Er kam gerade zur rechten Zeit - damals, Mitte der 50er Jahre. Der Karmann-Ghia von Volkswagen, dieser betörende Zweisitzer mit den sinnlichen Linien, wurde zum Wohlstands- und Luxus-Symbol "Made in Germany" - und speziell hierzulande zum Vehikel wiedererlangten Selbstbewusstseins. Damit traf er 1955 den Nerv der bundesrepublikanischen Wirtschaftswunder-Bürger wie Helmut Rahn das ungarische Tor 1954 in Bern.

 

Zwar blieb die Wiederaufbau-Generation jener Jahre mit beiden Beinen auf dem Boden. Doch sie gönnte sich durchaus wieder was: verspielte Tüten-Lampen und messingverzierte Nierentische, oder schicke, bunt gemusterte Keramik, benannt nach italienischen Traumzielen jener Zeit - "Rimini" zum Beispiel, oder "Ravenna".
Schaumwein-Kellereien hatten Hochkonjunktur in jenen Jahren des Aufschwungs und der wiedererlangten Lebensfreude: ein Strassencafé in Berlin, Frankfurt oder München, das Glas "Henkel trocken" in graziös gespreizter Damenhand, französische Mode im aufgeschlagenen Magazin auf dem Tisch - nur ein Karmann-Ghia, möglichst im rot-weissen Livree, wie zufällig geparkt am Trottoir, machte dieses Bild perfekt.
"Elegante Welt" - so hiessen damals viel gelesene Rubriken in Illustrierten, die von einer Lebensart kündeten, die damals noch nicht "Lifestyle" hiess. Hier ging es um die Schönen und Reichen, um Sehnsüchte nach der Ferne und nach unerschwinglichem Luxus. In der Tat: Der Karmann-Ghia passte in dieses Bild und war dennoch keine Illusion. Er war - Volkswagen sei es gedankt - durchaus erschwinglich und stand dennoch für unerreichbare Traumwelten: Filmstars zeigten sich in ihm und Schlager-Sänger, Blaues Blut und Fabrikanten-Gattinnen - aber eben auch ganz gewöhnliche Menschen. Da glich das Volkswagen-Coupé dem Käfer - denn wie dieser erlaubte auch der Karmann-Ghia keine allzu tiefen Einblicke ins Portemonnaie.
Nebenbei entsprach dieses Automobil mit dem mediterranen Nachnamen der immer intensiver ausgelebten Sehnsucht nach Italien, nach südlichen Stränden, nach dolce vita.

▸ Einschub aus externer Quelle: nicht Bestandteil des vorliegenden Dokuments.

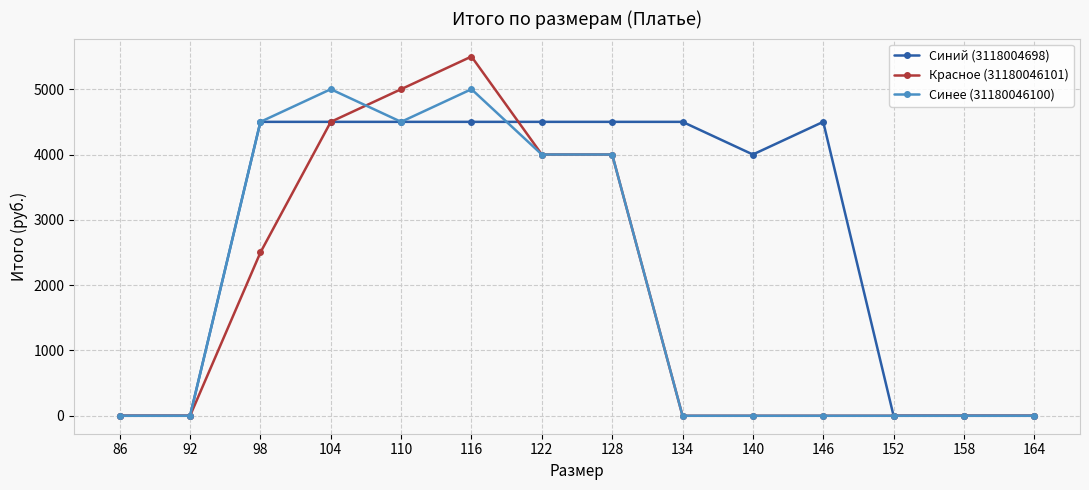

True or false: Красное (31180046101) has more than 0 points higher than both neighbors.

True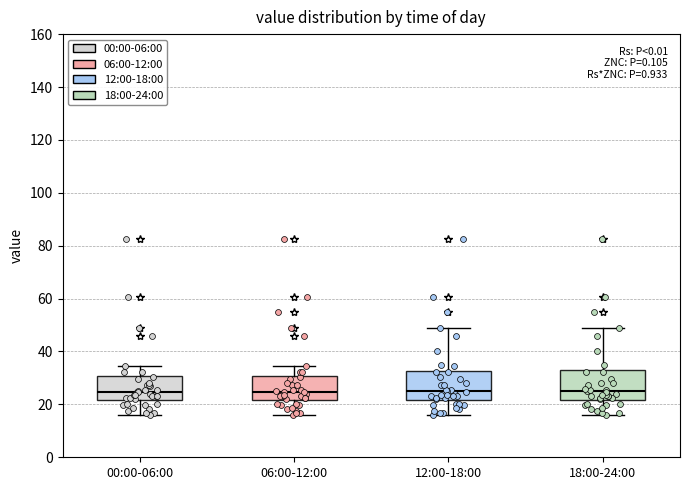

Reading left to right, read every box against the y-axis: the position of its median line, the range the box covers, and the ends of its whiskers. The values are not printed on the chart, so give them approximately, as read against the axis.

00:00-06:00: median 24, box 22 to 30, whiskers 16 to 34
06:00-12:00: median 24, box 22 to 30, whiskers 16 to 34
12:00-18:00: median 24, box 22 to 32, whiskers 16 to 48
18:00-24:00: median 24, box 22 to 32, whiskers 16 to 48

Das bereits 1953 zu Papier gebrachte Modellkleid des Karmann-Ghia nötigte selbst den Amerikanern Hochachtung ab, obwohl in Proportion und Chrombehang die Antithese zum Straßenkreuzer jener Zeit. "Wenn es ums Aussehen geht", urteilte im April 1956 das US-Fachblatt "Road & Track" über das von ihnen "Ghia-Karmann Volkswagen" oder kurz "VW-GK" getaufte Coupé, "gibt es keinen Zweifel, dass er ein Volltreffer ist."
Über 445'000 Käufer sollten in den knapp 20 Jahren seiner Laufbahn genauso denken und sich mit einem Karmann-Ghia den ganz persönlichen Traum individueller Eleganz erfüllen. In dieser Zeit erhielt der Zweisitzer - wie der Käfer - äusserlich nur selten, innerlich dafür umso sorgfältiger Detail-Pflege. So wurde dem Coupé im September 1957 das Cabriolet zur Seite gestellt. Die modifizierte Frontpartie mit etwas nach oben verlegten Scheinwerfern kam im August 1959, rechteckige statt runde vordere Blinkleuchten zehn Jahre später. Und in seinen letzten Baujahren strafften ab August 1971 jeweils grössere Stoßstangen und Heckleuchten die etwas erschlafften Züge des mittlerweile reifen Herrn.
Analog zur technischen Evolution des Käfers profitierte auch der Zweisitzer 1960 vom Leistungszuwachs um vier auf 34 PS und 1965 vom nun 40 PS starken 1,3 Liter-Boxer. Der 1,5 Liter mit 44 PS kam im Verbund mit vorderen Scheibenbremsen und Zweikreis-Bremsanlage bereits im Folgejahr, 1970 abgelöst durch den 50 PS leistenden 1,6-Liter des damals technisch grundlegend neuen Volkswagen 1302 S.
Dass der Karmann-Ghia nicht nur für Volkswagen, sondern auch in der generellen Geschichte des Automobils zum Meilenstein geriet, hat freilich nichts mit seiner braven Technik zu tun. Vielmehr war er das erste in Grossserie gebaute Automobil Europas, das exklusiven Designer-Schick mit wirtschaftlicher Technik verknüpfte - und mit erschwinglichen Preisen. Damit bereitete der Karmann-Ghia den Pfad für alle "personal cars", die ab den 60er und 70er Jahren Märkte eroberten, seien sie von Ford (Mustang und Capri), von Opel (Manta) oder von Toyota (Celica).